» **ASSIGNMENT**:
Pull each line containing "Adhes" out of the data and copy it.

» **DATA EXTRACT**:
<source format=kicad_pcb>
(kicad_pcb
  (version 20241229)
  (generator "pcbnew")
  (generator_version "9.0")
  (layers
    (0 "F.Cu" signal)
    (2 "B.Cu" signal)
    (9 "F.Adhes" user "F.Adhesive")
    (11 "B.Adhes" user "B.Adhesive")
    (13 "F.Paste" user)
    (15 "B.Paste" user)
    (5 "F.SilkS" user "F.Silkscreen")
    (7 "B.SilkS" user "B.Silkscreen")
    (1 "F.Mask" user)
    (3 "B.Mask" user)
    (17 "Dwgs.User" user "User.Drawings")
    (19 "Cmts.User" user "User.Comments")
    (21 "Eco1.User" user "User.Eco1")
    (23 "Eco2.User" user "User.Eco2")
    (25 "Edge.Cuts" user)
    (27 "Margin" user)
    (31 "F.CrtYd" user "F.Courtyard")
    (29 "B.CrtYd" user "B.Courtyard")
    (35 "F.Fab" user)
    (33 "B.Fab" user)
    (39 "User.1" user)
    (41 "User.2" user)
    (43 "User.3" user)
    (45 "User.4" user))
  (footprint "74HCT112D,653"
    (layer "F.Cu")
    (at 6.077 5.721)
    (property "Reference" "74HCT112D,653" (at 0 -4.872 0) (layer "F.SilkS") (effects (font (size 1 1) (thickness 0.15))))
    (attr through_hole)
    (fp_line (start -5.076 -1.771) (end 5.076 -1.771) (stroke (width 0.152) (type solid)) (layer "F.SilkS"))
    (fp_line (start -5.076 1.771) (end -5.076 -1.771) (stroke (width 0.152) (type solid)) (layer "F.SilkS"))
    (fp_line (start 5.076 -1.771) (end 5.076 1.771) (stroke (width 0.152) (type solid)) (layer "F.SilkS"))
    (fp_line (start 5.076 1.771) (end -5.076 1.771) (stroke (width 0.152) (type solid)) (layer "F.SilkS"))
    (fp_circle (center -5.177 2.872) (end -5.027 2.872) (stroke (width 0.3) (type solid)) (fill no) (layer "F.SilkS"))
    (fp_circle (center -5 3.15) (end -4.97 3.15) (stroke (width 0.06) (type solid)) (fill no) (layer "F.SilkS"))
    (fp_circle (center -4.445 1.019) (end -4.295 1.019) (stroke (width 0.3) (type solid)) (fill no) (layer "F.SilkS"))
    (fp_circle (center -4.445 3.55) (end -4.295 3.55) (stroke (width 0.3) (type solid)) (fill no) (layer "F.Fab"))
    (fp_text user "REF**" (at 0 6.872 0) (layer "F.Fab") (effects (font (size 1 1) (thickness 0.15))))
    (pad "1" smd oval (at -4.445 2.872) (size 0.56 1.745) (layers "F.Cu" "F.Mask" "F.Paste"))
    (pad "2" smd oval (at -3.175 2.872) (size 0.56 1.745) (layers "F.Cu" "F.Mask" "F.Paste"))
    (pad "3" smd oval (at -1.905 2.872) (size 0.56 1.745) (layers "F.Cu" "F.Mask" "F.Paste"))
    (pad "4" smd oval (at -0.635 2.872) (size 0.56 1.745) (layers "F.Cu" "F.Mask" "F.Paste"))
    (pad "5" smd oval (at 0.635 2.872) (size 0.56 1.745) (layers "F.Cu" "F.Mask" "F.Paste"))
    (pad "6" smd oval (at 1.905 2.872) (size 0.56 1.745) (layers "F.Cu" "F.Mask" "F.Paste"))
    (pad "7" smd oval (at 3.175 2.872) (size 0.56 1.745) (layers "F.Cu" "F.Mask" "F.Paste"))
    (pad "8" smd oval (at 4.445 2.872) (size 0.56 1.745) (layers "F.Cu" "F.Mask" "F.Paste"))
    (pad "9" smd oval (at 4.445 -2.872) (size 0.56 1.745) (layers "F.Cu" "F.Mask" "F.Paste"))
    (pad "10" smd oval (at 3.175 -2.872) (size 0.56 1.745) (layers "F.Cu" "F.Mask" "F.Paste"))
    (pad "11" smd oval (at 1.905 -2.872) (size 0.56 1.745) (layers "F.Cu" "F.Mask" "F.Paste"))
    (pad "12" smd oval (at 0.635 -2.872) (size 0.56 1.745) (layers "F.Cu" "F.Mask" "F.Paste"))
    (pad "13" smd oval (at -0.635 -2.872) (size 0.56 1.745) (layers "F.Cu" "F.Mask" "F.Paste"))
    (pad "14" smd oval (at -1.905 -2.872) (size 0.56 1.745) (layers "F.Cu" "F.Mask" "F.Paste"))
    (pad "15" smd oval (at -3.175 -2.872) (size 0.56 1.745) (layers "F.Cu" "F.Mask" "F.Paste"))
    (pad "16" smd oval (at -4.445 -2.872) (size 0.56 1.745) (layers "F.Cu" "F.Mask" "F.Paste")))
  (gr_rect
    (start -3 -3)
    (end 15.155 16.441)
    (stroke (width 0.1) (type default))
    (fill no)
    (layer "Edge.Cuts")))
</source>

...

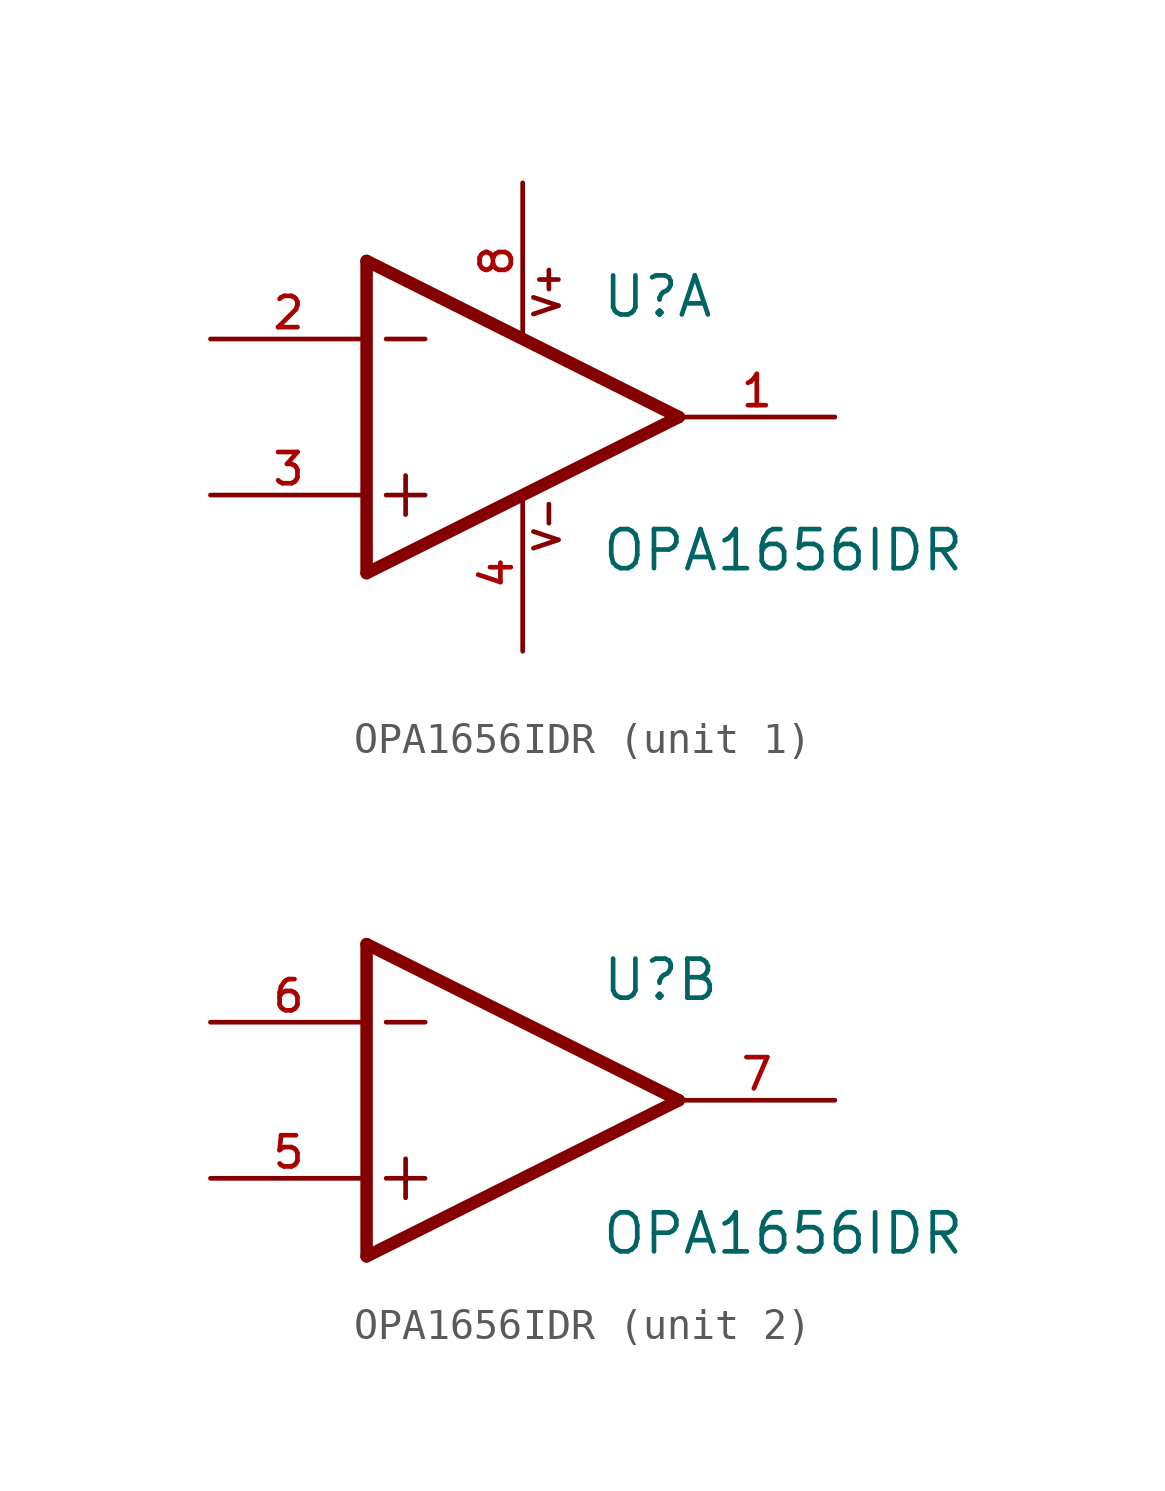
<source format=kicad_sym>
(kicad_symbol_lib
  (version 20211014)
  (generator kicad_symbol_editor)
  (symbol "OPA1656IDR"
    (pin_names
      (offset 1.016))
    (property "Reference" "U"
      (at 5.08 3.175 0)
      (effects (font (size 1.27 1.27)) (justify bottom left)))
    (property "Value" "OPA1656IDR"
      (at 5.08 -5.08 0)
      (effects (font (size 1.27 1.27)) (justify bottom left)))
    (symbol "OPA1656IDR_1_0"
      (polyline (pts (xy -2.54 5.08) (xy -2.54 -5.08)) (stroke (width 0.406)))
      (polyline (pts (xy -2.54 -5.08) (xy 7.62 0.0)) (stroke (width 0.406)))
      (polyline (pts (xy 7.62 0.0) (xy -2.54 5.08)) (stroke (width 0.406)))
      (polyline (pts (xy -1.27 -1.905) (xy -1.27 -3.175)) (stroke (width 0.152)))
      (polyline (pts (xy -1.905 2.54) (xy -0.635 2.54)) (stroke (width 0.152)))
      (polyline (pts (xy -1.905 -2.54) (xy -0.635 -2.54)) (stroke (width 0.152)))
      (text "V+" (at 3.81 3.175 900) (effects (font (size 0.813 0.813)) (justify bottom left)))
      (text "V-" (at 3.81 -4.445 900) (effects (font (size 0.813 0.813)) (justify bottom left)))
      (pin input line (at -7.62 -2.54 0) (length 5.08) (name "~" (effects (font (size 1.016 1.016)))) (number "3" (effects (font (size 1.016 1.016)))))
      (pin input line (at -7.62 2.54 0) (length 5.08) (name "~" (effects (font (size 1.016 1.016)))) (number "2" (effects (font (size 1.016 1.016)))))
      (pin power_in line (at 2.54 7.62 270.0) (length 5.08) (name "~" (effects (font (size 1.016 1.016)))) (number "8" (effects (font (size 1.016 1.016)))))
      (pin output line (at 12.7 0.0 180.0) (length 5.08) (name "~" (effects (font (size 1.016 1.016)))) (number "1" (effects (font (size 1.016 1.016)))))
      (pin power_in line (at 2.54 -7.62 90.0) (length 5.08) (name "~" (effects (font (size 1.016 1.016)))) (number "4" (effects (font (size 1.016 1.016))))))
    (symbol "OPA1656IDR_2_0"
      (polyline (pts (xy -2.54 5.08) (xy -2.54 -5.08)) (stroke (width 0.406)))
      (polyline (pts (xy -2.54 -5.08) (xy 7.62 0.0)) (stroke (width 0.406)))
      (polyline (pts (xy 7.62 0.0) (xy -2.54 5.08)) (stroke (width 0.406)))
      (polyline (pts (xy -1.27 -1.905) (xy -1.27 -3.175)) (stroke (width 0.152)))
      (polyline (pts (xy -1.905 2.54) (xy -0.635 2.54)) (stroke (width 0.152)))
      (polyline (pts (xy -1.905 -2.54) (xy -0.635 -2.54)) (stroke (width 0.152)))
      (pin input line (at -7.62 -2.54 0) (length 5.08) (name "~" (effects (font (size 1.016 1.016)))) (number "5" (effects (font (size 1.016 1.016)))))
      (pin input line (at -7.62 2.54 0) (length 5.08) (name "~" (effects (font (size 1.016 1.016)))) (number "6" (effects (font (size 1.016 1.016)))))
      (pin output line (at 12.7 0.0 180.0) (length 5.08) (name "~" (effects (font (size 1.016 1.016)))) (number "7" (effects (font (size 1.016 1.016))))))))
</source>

---

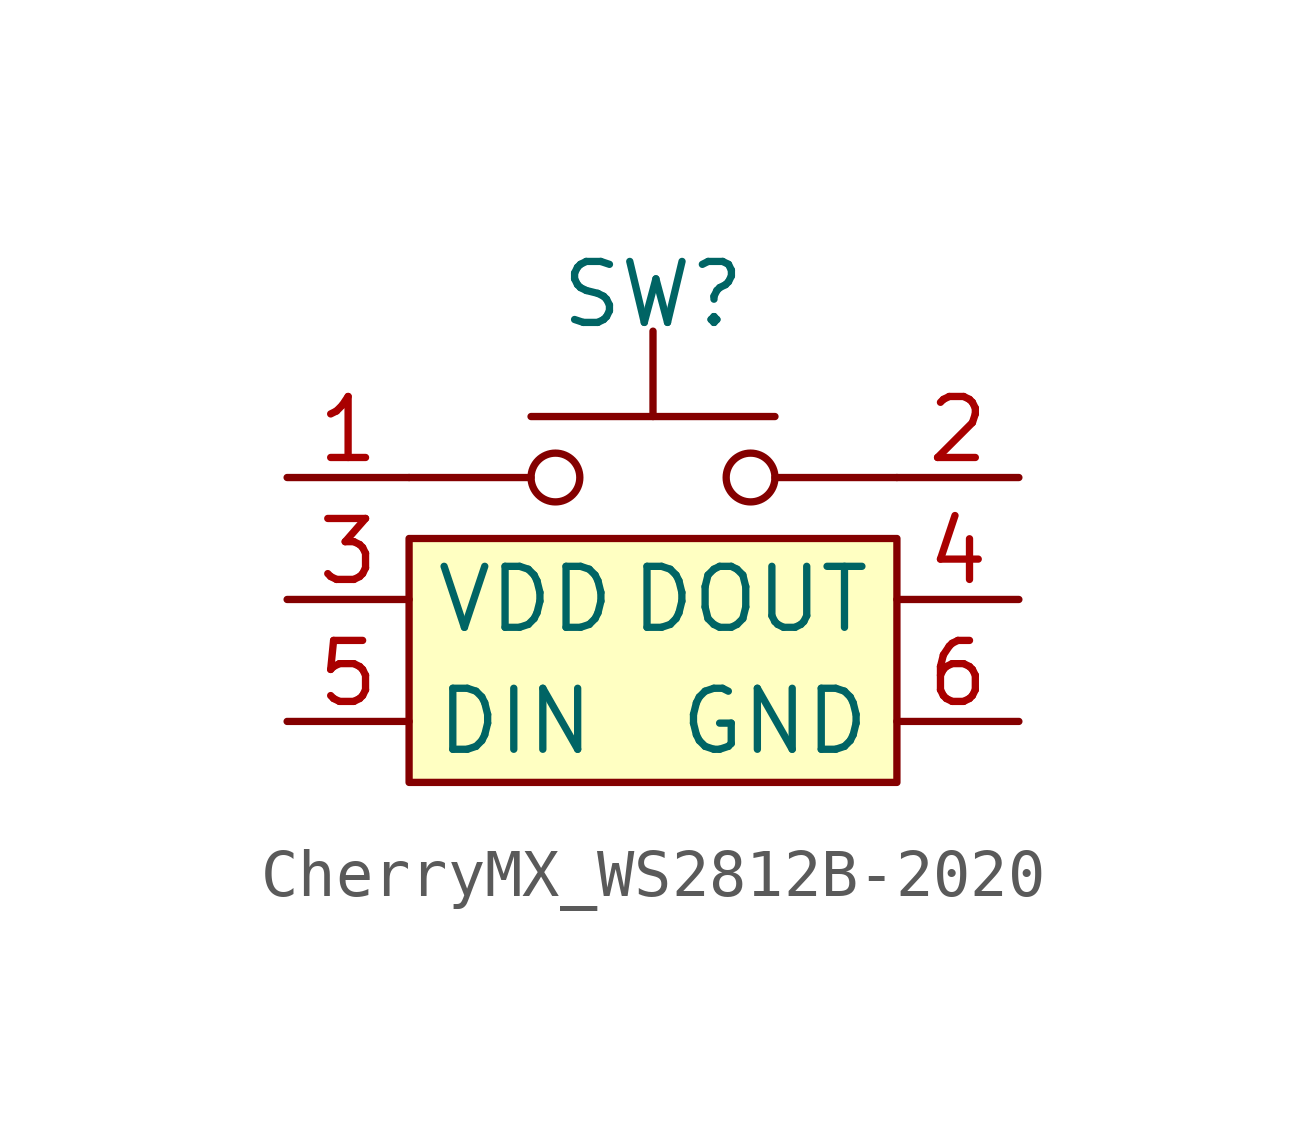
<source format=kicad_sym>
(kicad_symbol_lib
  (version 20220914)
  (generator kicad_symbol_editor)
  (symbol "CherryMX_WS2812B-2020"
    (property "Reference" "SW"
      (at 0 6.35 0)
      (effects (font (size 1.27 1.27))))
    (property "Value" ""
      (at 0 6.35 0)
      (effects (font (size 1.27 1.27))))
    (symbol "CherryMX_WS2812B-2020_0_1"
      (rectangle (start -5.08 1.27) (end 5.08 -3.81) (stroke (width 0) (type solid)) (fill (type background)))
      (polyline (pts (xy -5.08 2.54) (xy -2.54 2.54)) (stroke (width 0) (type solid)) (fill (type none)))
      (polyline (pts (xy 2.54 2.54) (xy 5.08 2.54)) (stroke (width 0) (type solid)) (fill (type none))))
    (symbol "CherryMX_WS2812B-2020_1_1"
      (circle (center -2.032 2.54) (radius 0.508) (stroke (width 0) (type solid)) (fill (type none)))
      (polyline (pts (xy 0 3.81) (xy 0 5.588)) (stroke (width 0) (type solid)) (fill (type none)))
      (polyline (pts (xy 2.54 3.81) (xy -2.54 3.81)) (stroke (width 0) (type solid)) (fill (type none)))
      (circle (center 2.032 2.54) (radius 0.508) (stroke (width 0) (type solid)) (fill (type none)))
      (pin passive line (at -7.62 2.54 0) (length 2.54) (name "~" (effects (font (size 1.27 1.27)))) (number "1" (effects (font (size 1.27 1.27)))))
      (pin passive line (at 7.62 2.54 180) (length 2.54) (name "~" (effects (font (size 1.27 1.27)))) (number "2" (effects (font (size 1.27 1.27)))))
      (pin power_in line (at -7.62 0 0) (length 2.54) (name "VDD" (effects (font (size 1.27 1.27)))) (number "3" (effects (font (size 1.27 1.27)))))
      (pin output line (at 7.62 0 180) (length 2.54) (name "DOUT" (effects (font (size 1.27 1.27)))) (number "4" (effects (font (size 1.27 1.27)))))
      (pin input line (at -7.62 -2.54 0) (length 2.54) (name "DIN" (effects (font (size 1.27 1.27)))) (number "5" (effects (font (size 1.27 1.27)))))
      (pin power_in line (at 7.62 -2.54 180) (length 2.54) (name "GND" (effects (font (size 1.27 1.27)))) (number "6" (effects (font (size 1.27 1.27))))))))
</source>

» **PROBLEM SOLUTION**:
    (9 "F.Adhes" user "F.Adhesive")
    (11 "B.Adhes" user "B.Adhesive")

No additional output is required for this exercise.